71% des chefs d'entreprises se disent épanouis dans leur rôle, et 82% dans leur profession

 


Sans oublier les tâches administratives qui deviennent, d'après les répondants, de plus en plus lourdes : 42% d'entre eux indiquent qu'ils consacrent entre 25% et 75% de leur temps de travail à cette fin, soit une hausse de 4 points par rapport à 2021. "On constate une augmentation significative du poids que représente cette charge administrative sur le temps de travail dès lors que l'entreprise compte plus de 5 salariés", relève le baromètre.

 

La moitié des artisans travaillent les week-end

 

Tous ces facteurs perturbent logiquement l'équilibre entre vie professionnelle et vie privée des artisans.
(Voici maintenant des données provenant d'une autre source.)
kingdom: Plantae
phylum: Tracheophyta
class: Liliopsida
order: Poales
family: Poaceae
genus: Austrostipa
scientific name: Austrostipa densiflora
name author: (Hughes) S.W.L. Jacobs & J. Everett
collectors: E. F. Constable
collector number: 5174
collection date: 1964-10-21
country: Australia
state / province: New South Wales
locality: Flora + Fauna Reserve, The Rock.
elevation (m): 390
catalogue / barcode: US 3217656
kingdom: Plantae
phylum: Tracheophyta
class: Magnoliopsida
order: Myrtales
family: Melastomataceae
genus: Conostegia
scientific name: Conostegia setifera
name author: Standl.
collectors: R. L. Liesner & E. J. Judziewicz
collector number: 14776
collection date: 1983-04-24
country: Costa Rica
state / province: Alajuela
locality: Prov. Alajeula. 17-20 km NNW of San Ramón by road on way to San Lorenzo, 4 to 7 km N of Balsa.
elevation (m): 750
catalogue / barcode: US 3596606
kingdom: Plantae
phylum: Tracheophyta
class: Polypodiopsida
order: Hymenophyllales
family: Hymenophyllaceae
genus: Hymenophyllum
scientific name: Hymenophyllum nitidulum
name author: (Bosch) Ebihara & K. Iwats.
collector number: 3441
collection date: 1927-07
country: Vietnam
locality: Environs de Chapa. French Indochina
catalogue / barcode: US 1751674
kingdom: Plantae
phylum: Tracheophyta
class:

La moitié affirme travailler les week-end, 58% consulter quotidiennement leurs mails pendant leurs congés, et 45% avoir pris seulement deux semaines de vacances. Plus de 8 entrepreneurs sur 10 considèrent ainsi que leur travail empiète sur leur vie personnelle.

 

Les organisations professionnelles appellent donc à la vigilance pour éviter l'épuisement. En 2022, environ un tiers des artisans ont rencontré des difficultés psychiques, et plus de la moitié se sont confiés à quelqu'un à ce sujet.

 

 

Incertitudes dans les travaux publics

 

Et malgré cela, 71% des chefs d'entreprises de la construction se disent épanouis dans leur rôle, et 82% dans leur profession. Une bonne raison pour en prendre soin, selon le président de la Capeb, Jean-Christophe Repon : "Les entreprises artisanales de notre pays sont sa richesse et sa source de développement économique. Il faut impérativement alléger leurs contraintes, en particulier administratives. Au regard du rôle qu'elles ont à jouer dans notre capacité à répondre à tous les défis - écologiques, numériques, sociaux - que nous devons relever, nous devons leur donner les moyens d'exercer sereinement leur métier."

 

L'analyse de Françoise Despret, présidente de la CNATP, est plus nuancée. "Nos points conjoncture indiquent toujours une situation complexe, notamment côté trésorerie. Si nos carnets de commandes restent contenus malgré des ventes de logements neufs qui continuent de plonger, et par conséquent leurs mises en chantiers, selon la dernière note de conjoncture des Notaires de France, le marché immobilier, qui engendre pour nous des travaux de rénovation et d'embellissement, semble connaître une certaine contraction."

 

D'une manière générale, c'est bien l'incertitude permanente qui semble stresser les professionnels ; un manque de confiance qui peut les empêcher de se projeter.